_TASK DESCRIPTION_.
The only thing to report is how many lines of the data contain the word "séjours".

(Beginning of EXTRACTED INFORMATION)

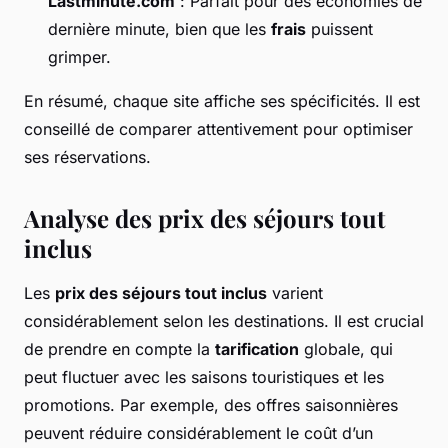
Lastminute.com
: Parfait pour des économies de
dernière minute, bien que les
frais
puissent
grimper.
En résumé, chaque site affiche ses spécificités. Il est
conseillé de comparer attentivement pour optimiser
ses réservations.
Analyse des prix des séjours tout
inclus
Les
prix des séjours tout inclus
varient
considérablement selon les destinations. Il est crucial
de prendre en compte la
tarification
globale, qui
peut fluctuer avec les saisons touristiques et les
promotions. Par exemple, des offres saisonnières
peuvent réduire considérablement le coût d’un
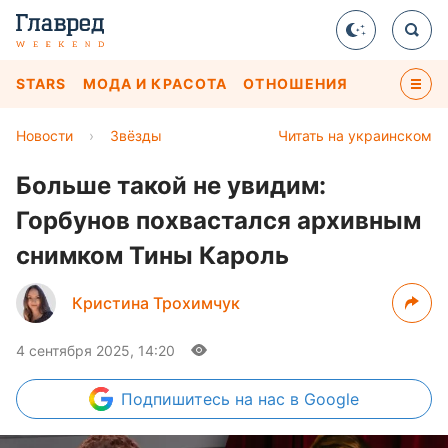
STARS
МОДА И КРАСОТА
ОТНОШЕНИЯ
Новости
›
Звёзды
Читать на украинском
Больше такой не увидим:
Горбунов похвастался архивным
снимком Тины Кароль
Кристина Трохимчук
4 сентября 2025, 14:20
Подпишитесь
на нас в Google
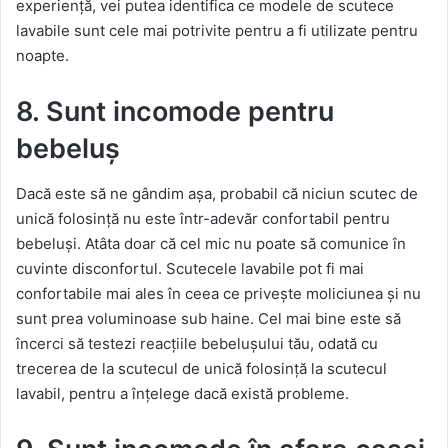
experiență, vei putea identifica ce modele de scutece
lavabile sunt cele mai potrivite pentru a fi utilizate pentru
noapte.
8. Sunt incomode pentru
bebeluș
Dacă este să ne gândim așa, probabil că niciun scutec de
unică folosință nu este într-adevăr confortabil pentru
bebeluși. Atâta doar că cel mic nu poate să comunice în
cuvinte disconfortul. Scutecele lavabile pot fi mai
confortabile mai ales în ceea ce privește moliciunea și nu
sunt prea voluminoase sub haine. Cel mai bine este să
încerci să testezi reacțiile bebelușului tău, odată cu
trecerea de la scutecul de unică folosință la scutecul
lavabil, pentru a înțelege dacă există probleme.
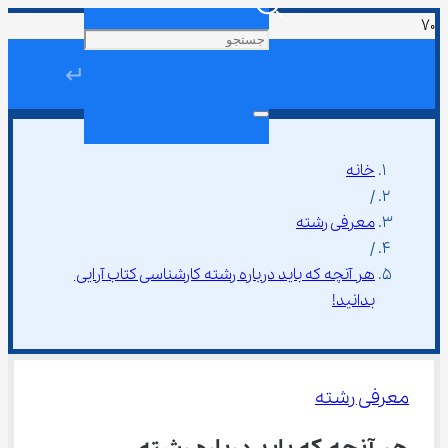
↵
خانه
/
معرفی رشته
/
هر آنچه که باید درباره رشته کارشناسی کتاب آرایی 
بدانید!
معرفی رشته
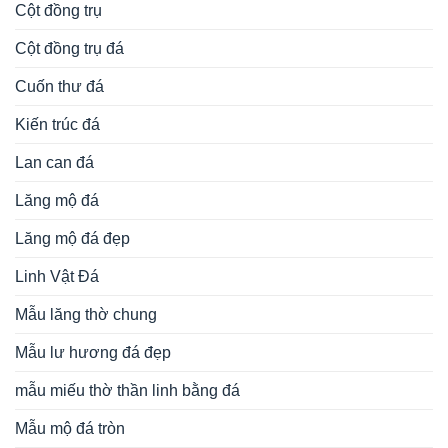
Cột đồng trụ
Cột đồng trụ đá
Cuốn thư đá
Kiến trúc đá
Lan can đá
Lăng mộ đá
Lăng mộ đá đẹp
Linh Vật Đá
Mẫu lăng thờ chung
Mẫu lư hương đá đẹp
mẫu miếu thờ thần linh bằng đá
Mẫu mộ đá tròn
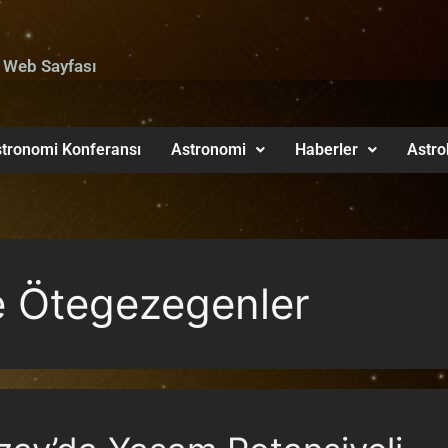
 Web Sayfası
tronomi Konferansı
Astronomi
Haberler
Astro
ve Ötegezegenler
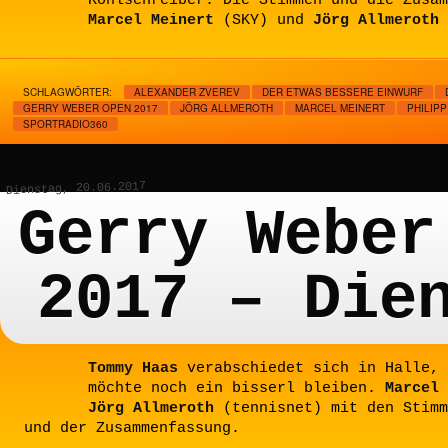
Kohlschreiber. Die Stimmen und die Zusam
Marcel Meinert
(SKY) und
Jörg Allmeroth
SCHLAGWÖRTER:
ALEXANDER ZVEREV
DER ETWAS BESSERE EINWURF
GERRY WEBER OPEN 2017
JÖRG ALLMEROTH
MARCEL MEINERT
PHILIP
SPORTRADIO360
Dienstag, 20.06.2017
Gerry Weber
2017 – Die
Tommy Haas
verabschiedet sich in Halle,
möchte noch ein bisserl bleiben.
Marcel 
Jörg Allmeroth
(tennisnet) mit den Stimm
und der Zusammenfassung.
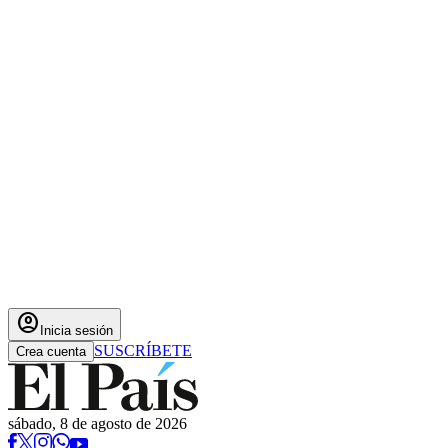
account_circle
Inicia sesión
SUSCRÍBETE
Crea cuenta
sábado, 8 de agosto de 2026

(End of EXTRACTED INFORMATION)

_FINISHED EXERCISE_.
2